··· Entries supplied ···

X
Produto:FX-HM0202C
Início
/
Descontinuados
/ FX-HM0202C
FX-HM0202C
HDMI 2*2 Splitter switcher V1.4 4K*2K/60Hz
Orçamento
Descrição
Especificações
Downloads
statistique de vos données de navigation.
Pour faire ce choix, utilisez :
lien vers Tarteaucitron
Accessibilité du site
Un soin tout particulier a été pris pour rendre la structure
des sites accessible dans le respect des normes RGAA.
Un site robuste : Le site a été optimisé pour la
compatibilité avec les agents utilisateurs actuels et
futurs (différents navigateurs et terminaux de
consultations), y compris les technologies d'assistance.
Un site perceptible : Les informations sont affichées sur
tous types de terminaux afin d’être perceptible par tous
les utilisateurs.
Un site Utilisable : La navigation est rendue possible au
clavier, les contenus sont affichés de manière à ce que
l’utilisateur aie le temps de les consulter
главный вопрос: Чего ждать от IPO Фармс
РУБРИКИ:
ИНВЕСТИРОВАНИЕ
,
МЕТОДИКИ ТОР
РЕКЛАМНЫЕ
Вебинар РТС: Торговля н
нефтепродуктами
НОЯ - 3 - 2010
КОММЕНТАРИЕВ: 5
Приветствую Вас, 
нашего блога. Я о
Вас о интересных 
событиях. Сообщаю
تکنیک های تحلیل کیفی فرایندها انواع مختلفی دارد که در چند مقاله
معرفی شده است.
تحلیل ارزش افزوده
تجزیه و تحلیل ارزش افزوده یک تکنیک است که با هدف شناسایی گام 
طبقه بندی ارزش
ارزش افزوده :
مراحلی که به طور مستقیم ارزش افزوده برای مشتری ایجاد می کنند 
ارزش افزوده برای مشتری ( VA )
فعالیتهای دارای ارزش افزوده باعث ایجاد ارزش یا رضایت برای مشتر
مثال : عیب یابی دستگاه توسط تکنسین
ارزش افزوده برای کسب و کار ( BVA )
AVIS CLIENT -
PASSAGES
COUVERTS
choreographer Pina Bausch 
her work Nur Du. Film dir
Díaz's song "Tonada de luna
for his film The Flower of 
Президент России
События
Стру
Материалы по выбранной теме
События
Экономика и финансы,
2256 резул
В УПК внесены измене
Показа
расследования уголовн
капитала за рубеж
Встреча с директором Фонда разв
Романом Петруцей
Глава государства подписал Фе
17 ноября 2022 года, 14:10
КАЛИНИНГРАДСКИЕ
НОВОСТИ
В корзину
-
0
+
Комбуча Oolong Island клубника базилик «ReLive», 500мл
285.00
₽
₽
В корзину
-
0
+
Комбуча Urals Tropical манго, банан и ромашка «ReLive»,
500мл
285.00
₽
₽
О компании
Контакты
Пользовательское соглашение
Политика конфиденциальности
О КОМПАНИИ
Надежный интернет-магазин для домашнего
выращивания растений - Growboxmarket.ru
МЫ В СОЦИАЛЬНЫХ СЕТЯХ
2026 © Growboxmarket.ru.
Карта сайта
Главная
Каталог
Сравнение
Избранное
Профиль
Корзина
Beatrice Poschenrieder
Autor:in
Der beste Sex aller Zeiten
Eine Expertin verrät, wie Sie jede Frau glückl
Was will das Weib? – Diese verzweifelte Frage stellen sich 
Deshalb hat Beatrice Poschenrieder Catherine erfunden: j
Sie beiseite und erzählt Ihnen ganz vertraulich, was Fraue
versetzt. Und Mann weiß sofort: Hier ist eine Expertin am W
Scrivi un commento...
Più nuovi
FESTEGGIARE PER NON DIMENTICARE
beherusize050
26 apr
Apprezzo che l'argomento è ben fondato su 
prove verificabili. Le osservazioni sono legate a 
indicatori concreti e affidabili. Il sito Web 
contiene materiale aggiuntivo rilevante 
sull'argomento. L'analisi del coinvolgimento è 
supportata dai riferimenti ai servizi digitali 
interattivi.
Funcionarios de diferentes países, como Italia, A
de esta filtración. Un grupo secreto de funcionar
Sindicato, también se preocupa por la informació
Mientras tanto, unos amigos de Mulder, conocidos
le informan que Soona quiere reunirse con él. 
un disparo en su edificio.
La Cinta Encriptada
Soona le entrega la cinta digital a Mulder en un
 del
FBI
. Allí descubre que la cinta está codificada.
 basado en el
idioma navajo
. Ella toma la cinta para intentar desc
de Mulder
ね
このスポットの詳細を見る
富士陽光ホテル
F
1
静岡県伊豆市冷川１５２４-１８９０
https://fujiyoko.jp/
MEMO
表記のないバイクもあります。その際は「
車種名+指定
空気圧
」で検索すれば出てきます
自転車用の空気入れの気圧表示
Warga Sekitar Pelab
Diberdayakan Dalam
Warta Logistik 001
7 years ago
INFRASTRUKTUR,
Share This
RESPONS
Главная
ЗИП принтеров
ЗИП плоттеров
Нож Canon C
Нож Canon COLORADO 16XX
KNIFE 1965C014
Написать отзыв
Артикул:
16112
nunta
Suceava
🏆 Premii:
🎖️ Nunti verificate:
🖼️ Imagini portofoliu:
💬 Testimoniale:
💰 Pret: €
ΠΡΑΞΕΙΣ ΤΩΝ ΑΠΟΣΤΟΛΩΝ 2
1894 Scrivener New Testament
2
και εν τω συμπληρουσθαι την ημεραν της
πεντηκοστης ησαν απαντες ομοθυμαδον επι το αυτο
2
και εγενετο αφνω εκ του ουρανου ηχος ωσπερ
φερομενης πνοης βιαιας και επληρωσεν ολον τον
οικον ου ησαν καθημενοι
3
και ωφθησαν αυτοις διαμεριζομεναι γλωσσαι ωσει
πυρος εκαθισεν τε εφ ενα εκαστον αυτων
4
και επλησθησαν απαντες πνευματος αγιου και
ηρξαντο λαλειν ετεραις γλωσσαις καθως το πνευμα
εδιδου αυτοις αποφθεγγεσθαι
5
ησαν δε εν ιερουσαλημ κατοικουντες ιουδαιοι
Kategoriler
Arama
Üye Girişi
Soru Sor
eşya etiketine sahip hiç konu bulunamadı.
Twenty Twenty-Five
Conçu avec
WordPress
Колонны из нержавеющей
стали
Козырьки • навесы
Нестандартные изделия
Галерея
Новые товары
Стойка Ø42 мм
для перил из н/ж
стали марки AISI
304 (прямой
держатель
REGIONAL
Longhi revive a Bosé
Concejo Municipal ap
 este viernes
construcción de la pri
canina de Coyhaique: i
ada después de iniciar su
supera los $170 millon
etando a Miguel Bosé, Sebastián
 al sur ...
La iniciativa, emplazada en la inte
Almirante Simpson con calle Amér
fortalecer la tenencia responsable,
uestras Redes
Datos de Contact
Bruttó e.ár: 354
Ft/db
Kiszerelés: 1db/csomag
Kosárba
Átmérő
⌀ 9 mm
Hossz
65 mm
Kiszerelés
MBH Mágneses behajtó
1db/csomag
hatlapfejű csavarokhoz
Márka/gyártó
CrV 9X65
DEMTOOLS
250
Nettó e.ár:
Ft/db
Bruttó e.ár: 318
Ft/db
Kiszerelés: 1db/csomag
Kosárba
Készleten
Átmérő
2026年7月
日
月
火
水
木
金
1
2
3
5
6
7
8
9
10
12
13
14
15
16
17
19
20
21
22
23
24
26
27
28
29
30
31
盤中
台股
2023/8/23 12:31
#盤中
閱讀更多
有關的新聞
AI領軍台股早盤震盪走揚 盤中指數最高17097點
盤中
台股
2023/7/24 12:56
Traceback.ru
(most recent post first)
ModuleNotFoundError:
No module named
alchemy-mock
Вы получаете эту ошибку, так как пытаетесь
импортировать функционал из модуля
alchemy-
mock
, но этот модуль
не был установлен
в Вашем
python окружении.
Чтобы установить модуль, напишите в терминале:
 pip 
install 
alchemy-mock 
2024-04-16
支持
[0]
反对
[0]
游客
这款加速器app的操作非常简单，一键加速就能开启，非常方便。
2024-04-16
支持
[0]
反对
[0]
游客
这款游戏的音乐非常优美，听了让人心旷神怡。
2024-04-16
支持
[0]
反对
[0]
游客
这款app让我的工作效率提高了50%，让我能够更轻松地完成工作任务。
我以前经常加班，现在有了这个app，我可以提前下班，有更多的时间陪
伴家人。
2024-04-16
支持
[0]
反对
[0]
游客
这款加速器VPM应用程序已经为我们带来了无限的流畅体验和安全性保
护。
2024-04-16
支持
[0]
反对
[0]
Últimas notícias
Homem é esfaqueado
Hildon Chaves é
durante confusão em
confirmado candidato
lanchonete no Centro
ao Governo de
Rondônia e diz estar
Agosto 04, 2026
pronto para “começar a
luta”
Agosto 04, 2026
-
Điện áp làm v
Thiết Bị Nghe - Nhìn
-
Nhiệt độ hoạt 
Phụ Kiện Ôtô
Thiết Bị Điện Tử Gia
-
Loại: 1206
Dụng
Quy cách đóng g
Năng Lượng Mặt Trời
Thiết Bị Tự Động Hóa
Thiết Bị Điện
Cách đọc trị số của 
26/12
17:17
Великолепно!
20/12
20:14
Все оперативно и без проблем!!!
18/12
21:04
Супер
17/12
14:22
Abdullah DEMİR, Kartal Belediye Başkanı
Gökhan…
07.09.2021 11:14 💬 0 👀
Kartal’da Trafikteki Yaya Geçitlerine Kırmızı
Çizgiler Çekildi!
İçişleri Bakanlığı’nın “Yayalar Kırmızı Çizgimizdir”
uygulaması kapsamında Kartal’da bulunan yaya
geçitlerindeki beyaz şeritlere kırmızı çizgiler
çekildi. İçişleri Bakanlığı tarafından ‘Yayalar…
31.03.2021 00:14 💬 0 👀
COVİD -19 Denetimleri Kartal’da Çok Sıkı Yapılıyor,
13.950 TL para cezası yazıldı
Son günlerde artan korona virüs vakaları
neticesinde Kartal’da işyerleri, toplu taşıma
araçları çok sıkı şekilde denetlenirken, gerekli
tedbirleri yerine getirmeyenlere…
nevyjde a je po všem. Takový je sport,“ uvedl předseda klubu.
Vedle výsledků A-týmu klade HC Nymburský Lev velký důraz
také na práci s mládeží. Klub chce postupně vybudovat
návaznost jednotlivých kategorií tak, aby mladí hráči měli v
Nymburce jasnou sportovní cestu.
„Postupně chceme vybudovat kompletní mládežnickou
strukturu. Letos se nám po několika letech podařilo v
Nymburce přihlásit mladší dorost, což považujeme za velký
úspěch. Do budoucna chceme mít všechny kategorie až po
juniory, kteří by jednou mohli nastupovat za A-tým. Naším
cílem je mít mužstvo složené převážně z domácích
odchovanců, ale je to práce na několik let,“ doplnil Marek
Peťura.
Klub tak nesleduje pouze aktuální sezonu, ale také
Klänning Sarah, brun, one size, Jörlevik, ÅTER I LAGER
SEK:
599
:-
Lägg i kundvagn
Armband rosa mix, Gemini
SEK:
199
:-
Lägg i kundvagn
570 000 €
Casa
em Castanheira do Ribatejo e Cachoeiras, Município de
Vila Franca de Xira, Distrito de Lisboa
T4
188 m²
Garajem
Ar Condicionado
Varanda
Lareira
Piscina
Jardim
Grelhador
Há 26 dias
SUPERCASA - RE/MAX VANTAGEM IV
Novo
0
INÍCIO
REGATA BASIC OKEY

···

What the task asks —
The answer is a number alone: how many lines of the data contain the string "perceptible"?

Answer to this task —
2